(Your task): Transcribe precisely those lines of the listing that fall between the line containing "pinky pip: (168, 245)" and the last line, inclusive of both.

(Given information):
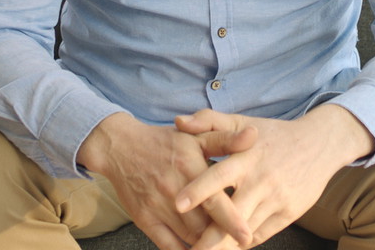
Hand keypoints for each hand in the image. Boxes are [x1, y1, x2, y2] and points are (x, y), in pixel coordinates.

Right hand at [76, 113, 256, 249]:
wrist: (120, 147)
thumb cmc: (164, 142)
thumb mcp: (195, 136)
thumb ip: (226, 140)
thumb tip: (254, 136)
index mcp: (190, 168)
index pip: (215, 200)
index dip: (232, 220)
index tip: (247, 236)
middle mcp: (174, 191)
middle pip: (204, 225)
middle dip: (222, 237)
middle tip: (238, 243)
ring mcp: (158, 208)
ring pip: (189, 237)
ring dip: (206, 245)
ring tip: (220, 246)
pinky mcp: (145, 220)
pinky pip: (168, 245)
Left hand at [174, 105, 374, 249]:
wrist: (320, 144)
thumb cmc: (273, 134)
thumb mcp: (241, 122)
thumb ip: (208, 121)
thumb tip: (178, 122)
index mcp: (246, 158)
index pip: (218, 176)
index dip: (198, 190)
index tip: (177, 205)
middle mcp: (261, 181)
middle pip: (231, 215)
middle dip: (208, 238)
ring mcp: (276, 200)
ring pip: (245, 231)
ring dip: (223, 246)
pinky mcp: (289, 214)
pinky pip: (261, 235)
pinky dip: (242, 244)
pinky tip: (226, 249)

(Answer box):
pinky pip: (168, 245)
Left hand at [174, 105, 374, 249]:
wrist: (320, 144)
thumb cmc: (273, 134)
thumb mcp: (241, 122)
thumb ip: (208, 121)
thumb tip: (178, 122)
index mcp: (246, 158)
index pip: (218, 176)
index dip: (198, 190)
index tip: (177, 205)
middle mcp: (261, 181)
middle pip: (231, 215)
middle dip: (208, 238)
ring mcp: (276, 200)
ring pip: (245, 231)
ring dip: (223, 246)
pinky mcp: (289, 214)
pinky pip: (261, 235)
pinky dip: (242, 244)
pinky tip: (226, 249)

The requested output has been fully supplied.